While it hasn't quite actually been made official yet by the Federal Reserve, I think its quite clear that they are now becoming more concerned about inflation than the economic recession. The recession, or downturn, whatever it actually ends up being, has been the main objective of their monetary policy movements in the past 9 months. It takes very little reading of the tea leaves to see why the Fed would be getting so concerned with inflation right now.ben%20bernanke.jpg

Crude oil has shot through $135 a barrel, and a $4 average price for unleaded gasoline in the United States is an absolute shoe-in. Every day we have a new economist or oil trader coming out with a new prediction of $150 oil, $200 oil, $300 oil. Oil certainly has the fundamentals on its side, but the recent trade has gotten very speculative, and it is getting out of control.

The problem is, it isn't just oil. Food prices are through the roof due to the jump in all the other commodity prices such as wheat and corn. A trip to the grocery store costs a lot more today than it did just a year ago. The average American family is really starting to feel the pain.

While the economic numbers may continue to point to a weakening of the overall economy, I do believe the Fed is making a wise decision in turning its eyes on inflation. If they don't try to keep inflation under control, this has the potential to be a very large and very long-term problem for the economy. One could argue that there has never been real inflation pressure on the everyday consumer as much as there is today.
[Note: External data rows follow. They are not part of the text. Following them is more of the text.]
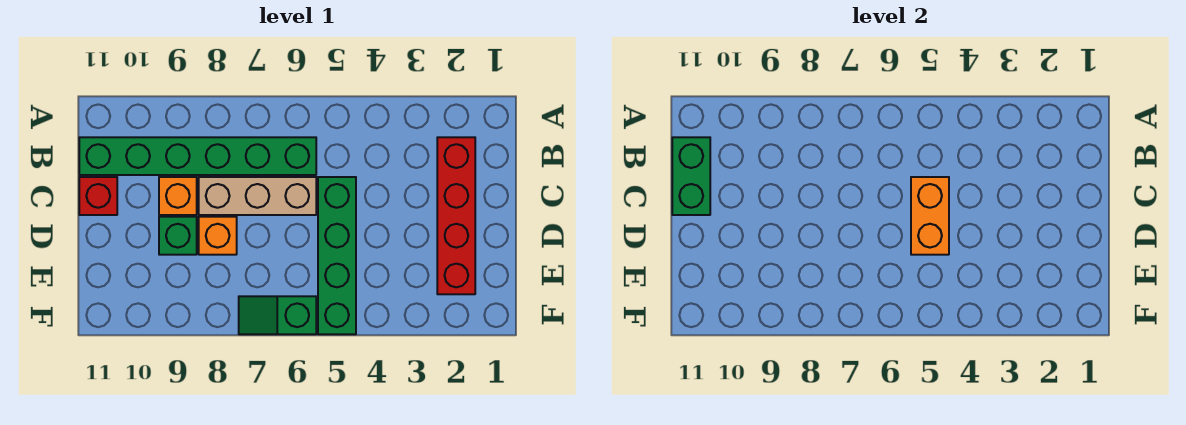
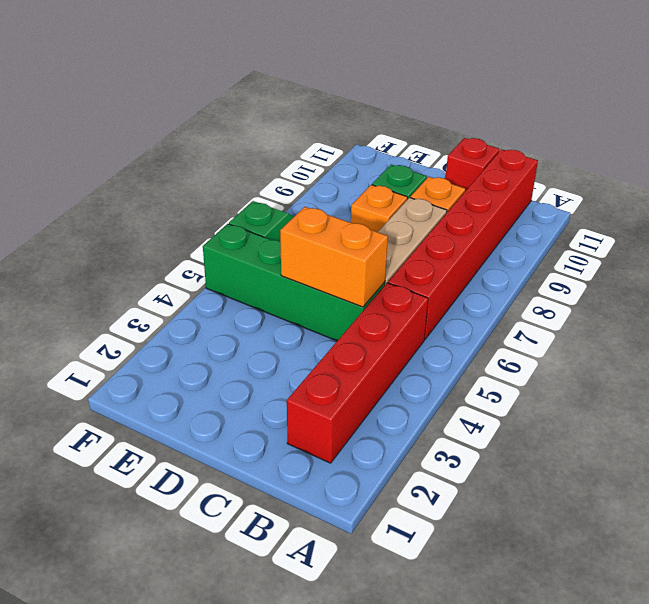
red 1x4 brick [437,137,475,294] -> red 1x4 brick turned to [287,283,428,463]
green 1x6 brick [79,137,316,175] -> red 1x6 brick [388,149,538,339]
green 1x2 brick [672,137,710,215] -> none

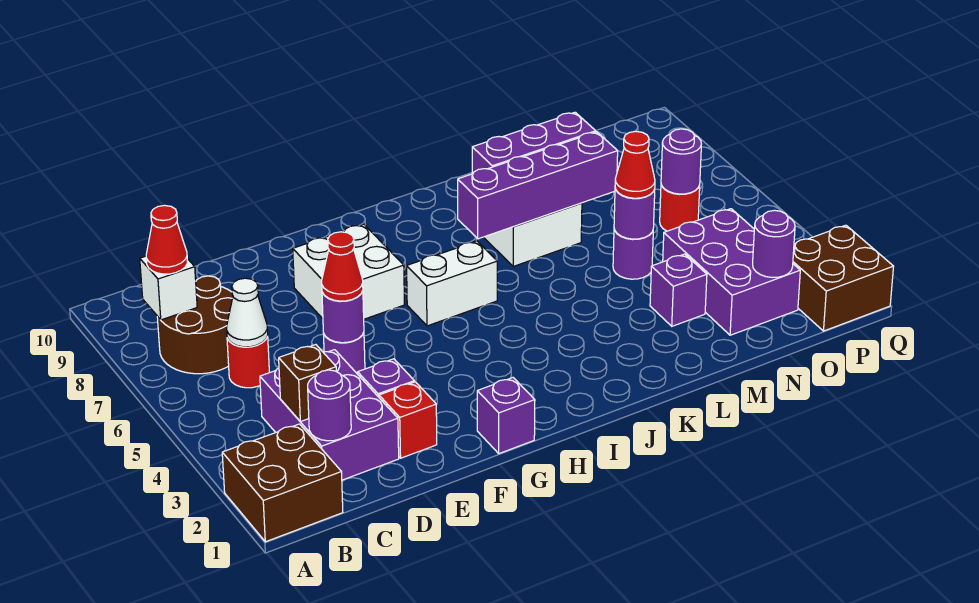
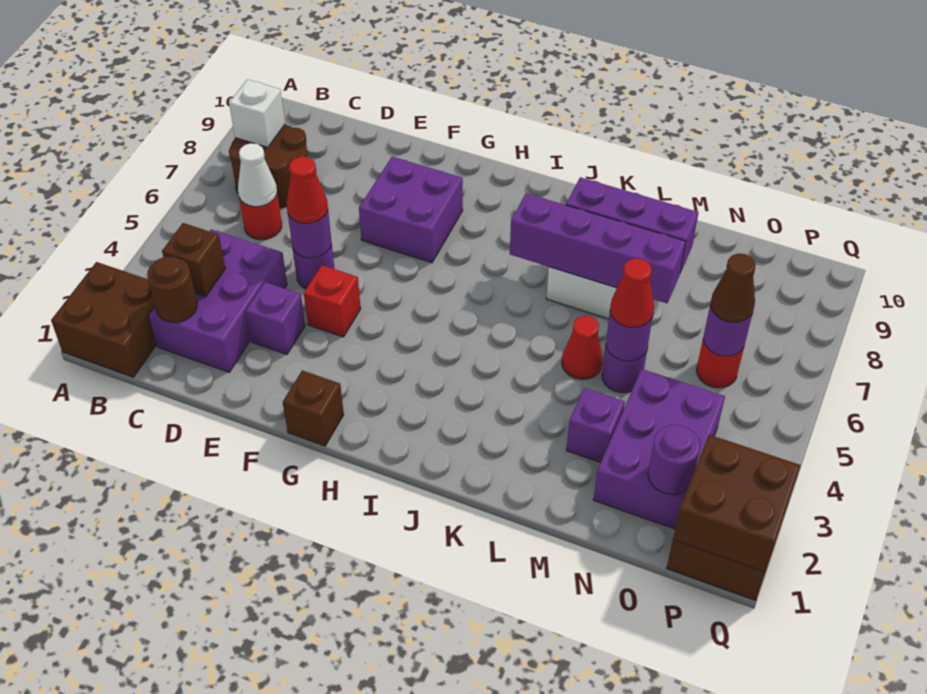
red 1x1 cone [146,205,187,274] -> red 1x1 cone moved to [562,316,603,379]
purple 1x1 round brick [308,370,351,441] -> brown 1x1 round brick [147,257,197,322]
red 1x1 brick [379,382,437,458] -> red 1x1 brick moved to [304,265,361,337]
white 2x2 brick [293,224,405,319] -> purple 2x2 brick [359,157,463,263]
purple 1x1 brick [477,378,535,454] -> brown 1x1 brick [283,370,344,446]
white 1x2 brick [407,241,497,326] -> none
none -> brown 1x1 cone [710,253,755,322]
none -> brown 2x2 brick [673,435,801,572]

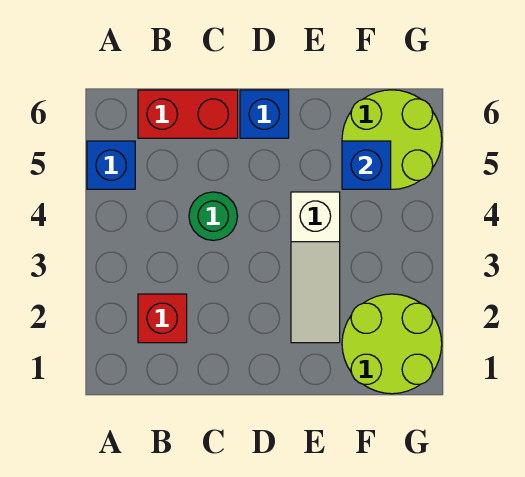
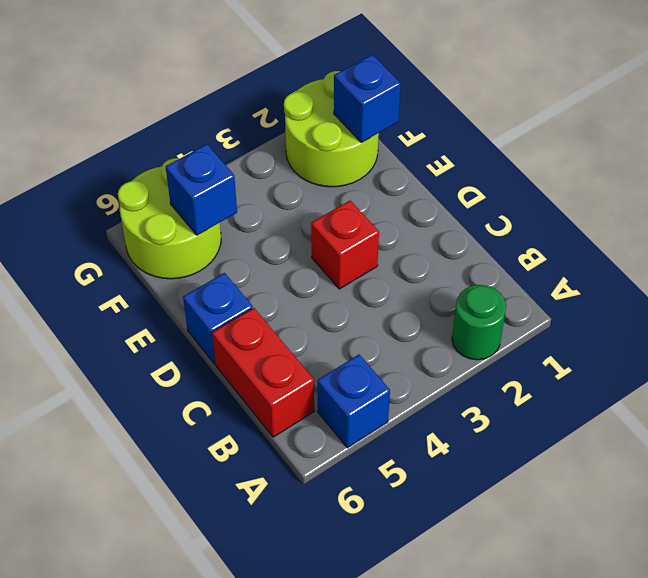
red 1x1 brick [138,294,187,343] -> red 1x1 brick moved to [311,200,379,289]
green 1x1 round brick [189,192,238,240] -> green 1x1 round brick moved to [452,285,506,360]
white 1x3 slope [291,192,340,343] -> none
none -> blue 1x1 brick [334,55,401,143]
The Fed has lowered interest rates significantly to help the credit crisis and the overall economic slump, but now it must turn its priority toward keeping prices in check. 


1 Comments/Trackbacks




The Fed's "concern" with inflation is an absolute joke. All the talking heads on TV seem to think that by the Fed putting "strong" language in their recent statements, that that means they are serious about combating inflation. Unfortunately, in the real world, language (strong or otherwise) does not bring down the price of oil, food, or any other commodity or help to undo eight plus years of easy credit. I am not saying that the Fed wasn't backed into a corner and forced to go down their current route. But as long as the Fed continues to dance to the tune of Wall Street and help out the banks, they really couldn't give a you know what about what the average American is going through. The disconnect between Wall Street and Main Street is about a country wide. The Fed could have taken a cue from the European Central Bank and focused on price stability all along (which, curious enough, is in their mandate) and let the excesses of the system work themselves out.